A new survey found the CEO pay ratio that companies in the United States are expected to report this year will be 140:1, and 149:1 in the Midwest.
Equilar, an executive compensation and corporate governance data firm, asked companies of all sizes what they expect to disclose under new federal CEO pay ratio reporting rules.
The rule was stipulated in the 2010 Dodd Frank Act, was finalized by the Securities and Exchange Commission in 2015 and is to be implemented this year.
The reporting will not only give a new measure of CEO compensation but also a new view of the median employee’s pay. Workers will now know where their pay stands among peers in their industries as well as their CEOs.
The CEO pay ratio and the compensation of the median employee will be disclosed in public companies’ annual proxy statements, which also disclose the pay of the company CEO.
However, the number of exclusions, exceptions and different methodologies that companies can take in determining the median employee pay and some exceptions on components of compensation could make direct company comparisons difficult.
“It does really result in a limited ability to do an apples-to-apples comparison,” said Amy Seidel, a partner with the Minneapolis law firm Faegre Baker Daniels, which advises companies on SEC reporting requirements and executive compensation issues.

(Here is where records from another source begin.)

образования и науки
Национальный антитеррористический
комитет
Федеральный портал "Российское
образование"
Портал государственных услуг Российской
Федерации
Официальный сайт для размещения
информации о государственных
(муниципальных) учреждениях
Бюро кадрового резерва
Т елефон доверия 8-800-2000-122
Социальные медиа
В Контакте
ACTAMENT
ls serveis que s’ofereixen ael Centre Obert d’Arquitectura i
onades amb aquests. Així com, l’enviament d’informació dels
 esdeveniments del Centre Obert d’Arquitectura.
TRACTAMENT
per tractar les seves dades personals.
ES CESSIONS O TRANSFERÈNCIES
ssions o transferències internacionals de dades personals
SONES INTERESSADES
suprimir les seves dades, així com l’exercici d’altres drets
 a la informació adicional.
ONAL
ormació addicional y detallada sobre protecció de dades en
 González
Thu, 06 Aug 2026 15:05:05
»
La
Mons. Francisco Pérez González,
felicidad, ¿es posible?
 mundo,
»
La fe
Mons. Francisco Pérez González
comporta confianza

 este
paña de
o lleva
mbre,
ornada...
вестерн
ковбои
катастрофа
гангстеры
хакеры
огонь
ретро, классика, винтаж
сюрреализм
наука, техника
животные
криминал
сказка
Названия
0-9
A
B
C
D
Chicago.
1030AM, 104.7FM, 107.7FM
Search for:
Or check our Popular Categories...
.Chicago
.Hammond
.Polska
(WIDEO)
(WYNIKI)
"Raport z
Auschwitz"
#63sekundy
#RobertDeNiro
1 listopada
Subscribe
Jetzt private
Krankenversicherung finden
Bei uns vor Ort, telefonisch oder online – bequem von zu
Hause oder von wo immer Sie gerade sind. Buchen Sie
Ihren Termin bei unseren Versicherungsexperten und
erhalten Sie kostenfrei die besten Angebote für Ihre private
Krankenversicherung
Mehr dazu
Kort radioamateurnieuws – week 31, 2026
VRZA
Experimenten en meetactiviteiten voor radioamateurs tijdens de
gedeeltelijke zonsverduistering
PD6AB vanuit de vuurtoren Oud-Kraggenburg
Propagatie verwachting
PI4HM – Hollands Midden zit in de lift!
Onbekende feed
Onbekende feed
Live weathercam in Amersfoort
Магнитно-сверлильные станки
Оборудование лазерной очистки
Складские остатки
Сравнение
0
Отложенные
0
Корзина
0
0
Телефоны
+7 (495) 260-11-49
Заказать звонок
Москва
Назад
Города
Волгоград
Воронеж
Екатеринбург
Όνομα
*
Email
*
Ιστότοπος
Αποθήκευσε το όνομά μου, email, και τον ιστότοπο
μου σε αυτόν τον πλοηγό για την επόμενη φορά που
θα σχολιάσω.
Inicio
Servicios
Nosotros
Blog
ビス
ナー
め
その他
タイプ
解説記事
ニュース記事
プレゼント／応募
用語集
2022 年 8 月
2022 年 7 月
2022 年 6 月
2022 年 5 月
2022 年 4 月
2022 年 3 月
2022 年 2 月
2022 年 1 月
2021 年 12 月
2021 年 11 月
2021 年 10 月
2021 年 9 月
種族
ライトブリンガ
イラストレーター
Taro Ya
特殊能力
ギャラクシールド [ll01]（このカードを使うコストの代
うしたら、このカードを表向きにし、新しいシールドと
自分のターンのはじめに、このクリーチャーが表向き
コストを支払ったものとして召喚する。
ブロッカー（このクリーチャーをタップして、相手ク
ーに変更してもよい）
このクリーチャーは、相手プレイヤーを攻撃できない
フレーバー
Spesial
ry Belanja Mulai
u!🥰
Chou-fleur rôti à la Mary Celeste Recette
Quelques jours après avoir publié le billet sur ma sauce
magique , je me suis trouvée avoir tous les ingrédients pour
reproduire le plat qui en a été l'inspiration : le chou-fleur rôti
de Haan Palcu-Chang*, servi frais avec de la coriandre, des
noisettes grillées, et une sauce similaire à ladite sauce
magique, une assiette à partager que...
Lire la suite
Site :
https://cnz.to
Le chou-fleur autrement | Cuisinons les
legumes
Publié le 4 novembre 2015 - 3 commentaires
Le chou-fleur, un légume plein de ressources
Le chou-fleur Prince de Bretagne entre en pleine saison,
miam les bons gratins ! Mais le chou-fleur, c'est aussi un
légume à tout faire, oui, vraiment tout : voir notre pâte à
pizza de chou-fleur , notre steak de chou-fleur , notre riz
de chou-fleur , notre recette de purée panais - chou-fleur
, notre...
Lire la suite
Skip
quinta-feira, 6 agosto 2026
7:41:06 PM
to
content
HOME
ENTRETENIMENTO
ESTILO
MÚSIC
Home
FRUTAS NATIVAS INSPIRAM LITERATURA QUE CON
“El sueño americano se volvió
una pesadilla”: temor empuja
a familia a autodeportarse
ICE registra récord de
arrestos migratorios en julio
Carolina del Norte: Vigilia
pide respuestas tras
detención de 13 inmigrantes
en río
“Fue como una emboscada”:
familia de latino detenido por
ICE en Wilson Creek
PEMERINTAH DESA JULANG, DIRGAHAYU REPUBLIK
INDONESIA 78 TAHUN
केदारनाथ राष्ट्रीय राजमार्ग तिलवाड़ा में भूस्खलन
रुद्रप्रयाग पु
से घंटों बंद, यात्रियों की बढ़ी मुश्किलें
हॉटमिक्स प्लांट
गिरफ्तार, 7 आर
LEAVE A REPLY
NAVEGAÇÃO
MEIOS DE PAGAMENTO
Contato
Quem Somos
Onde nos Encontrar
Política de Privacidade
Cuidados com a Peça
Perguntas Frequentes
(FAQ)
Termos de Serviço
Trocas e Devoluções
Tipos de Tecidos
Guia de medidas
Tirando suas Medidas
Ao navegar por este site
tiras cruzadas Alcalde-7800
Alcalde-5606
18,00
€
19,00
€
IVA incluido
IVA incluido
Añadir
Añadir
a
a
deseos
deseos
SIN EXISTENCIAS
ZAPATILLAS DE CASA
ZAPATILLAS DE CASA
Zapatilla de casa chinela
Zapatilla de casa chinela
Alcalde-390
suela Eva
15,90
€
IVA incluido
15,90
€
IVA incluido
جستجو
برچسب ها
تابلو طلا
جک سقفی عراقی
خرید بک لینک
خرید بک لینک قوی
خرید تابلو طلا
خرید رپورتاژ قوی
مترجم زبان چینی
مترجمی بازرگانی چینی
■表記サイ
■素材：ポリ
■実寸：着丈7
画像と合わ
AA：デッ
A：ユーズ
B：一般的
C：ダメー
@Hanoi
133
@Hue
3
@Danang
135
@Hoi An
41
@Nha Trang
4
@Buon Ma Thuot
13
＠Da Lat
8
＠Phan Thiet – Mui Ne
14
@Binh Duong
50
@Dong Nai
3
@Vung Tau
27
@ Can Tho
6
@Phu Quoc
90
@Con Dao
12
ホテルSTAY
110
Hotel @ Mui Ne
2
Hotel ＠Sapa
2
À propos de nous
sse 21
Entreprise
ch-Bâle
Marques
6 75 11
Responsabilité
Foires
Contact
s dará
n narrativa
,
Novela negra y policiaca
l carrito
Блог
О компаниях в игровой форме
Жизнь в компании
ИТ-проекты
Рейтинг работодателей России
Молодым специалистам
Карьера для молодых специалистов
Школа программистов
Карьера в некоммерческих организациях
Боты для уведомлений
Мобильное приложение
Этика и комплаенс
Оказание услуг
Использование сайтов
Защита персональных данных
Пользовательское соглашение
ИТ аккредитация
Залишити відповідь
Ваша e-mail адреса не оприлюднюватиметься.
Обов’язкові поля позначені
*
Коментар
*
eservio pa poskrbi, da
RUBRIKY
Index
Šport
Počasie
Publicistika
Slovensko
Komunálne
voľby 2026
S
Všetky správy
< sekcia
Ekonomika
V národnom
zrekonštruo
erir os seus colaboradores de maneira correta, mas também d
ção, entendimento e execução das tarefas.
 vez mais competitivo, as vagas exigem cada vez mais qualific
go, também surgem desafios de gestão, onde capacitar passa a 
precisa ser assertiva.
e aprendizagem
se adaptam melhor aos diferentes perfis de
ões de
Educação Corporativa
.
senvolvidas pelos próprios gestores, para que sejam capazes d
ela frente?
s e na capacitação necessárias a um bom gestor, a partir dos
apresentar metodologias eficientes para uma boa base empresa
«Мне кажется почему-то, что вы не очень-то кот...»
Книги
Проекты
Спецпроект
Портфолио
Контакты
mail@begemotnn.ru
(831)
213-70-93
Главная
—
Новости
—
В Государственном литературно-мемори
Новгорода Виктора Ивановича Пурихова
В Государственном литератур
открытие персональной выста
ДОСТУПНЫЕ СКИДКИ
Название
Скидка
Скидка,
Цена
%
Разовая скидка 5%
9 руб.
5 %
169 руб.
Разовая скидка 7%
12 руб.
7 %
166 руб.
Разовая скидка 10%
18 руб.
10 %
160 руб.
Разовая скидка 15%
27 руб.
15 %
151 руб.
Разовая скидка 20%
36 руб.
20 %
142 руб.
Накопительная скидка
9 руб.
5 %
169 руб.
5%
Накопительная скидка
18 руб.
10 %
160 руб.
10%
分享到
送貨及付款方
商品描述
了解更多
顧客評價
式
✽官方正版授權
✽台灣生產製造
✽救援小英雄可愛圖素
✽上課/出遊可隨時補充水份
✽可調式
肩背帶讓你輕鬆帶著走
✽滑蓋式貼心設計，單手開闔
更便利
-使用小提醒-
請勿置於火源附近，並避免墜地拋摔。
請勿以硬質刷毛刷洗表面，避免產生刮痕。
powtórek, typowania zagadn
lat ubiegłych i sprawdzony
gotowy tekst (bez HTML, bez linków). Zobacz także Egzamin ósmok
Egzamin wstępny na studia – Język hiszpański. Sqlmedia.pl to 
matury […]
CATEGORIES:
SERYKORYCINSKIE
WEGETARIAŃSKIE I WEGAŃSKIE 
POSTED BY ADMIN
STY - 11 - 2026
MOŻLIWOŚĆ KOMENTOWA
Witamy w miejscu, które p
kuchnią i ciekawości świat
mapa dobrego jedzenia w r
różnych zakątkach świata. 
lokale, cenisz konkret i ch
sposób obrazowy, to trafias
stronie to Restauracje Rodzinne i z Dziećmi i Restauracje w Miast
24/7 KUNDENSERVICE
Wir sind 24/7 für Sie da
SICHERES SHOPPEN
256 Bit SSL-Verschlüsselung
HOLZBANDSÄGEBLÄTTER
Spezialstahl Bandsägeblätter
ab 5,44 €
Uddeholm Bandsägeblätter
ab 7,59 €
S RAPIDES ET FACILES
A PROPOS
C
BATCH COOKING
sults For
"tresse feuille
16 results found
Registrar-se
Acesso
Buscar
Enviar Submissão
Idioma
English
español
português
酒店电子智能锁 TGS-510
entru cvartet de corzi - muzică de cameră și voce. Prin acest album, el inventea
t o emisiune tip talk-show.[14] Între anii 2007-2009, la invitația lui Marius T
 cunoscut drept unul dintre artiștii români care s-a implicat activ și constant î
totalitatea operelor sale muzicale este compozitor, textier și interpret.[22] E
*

Two of the biggest exclusions will be in the way companies can account for new employees within the last year due to an acquisition and the ability to exclude a limited number of foreign employees. There are a number of other choices companies can make in determining the median employee pay as well.
Before the reporting rules changed, Equilar conducted a survey of public companies asking them for the CEO pay ratio they expect to report this year.
The median CEO pay ratio was 140:1, the number in a series where half the numbers are larger and half smaller, Equilar said the average pay ratio was 241:1 among the 356 survey responses. Not surprisingly, the largest companies with the most revenue and greatest number of employees tended to report higher CEO pay ratios.
Equilar also calculated ratios for different groups.
When compared by size, companies with revenue over $15 billion had a median CEO pay ratio of 263:1, while the companies with less than $1 billion in revenue had a median CEO pay ratio of 47:1. Similarly, companies with the largest numbers of employees had the highest median CEO pay ratio of 318:1.
By geography, companies in the Midwest — Minnesota, Illinois, Indiana, Iowa, Kansas, Michigan, Montana, Nebraska, North Dakota, South Dakota, Ohio, Oklahoma, Wisconsin, West Virginia and Wyoming — had the second highest ratio between CEO and median employee pay at 149:1. The Southwest had the highest at 153:1, and the Pacific region, home of Silicon Valley, the lowest at 113:1.
The median employee compensation at the 356 companies was $60,000, with employees at the smaller companies having higher median compensation. Companies with fewer than 2,310 employees expect to report a median employee compensation of $85,580, and companies with more than 43,000 employees only expect to report a median employee compensation of $46,000.
An Equilar spokesman noted that as the size of a company grows, there are more entry-, lower- and mid-level positions. The likelihood of more part-time employees at larger companies would also result in a lower compensation for the median employee.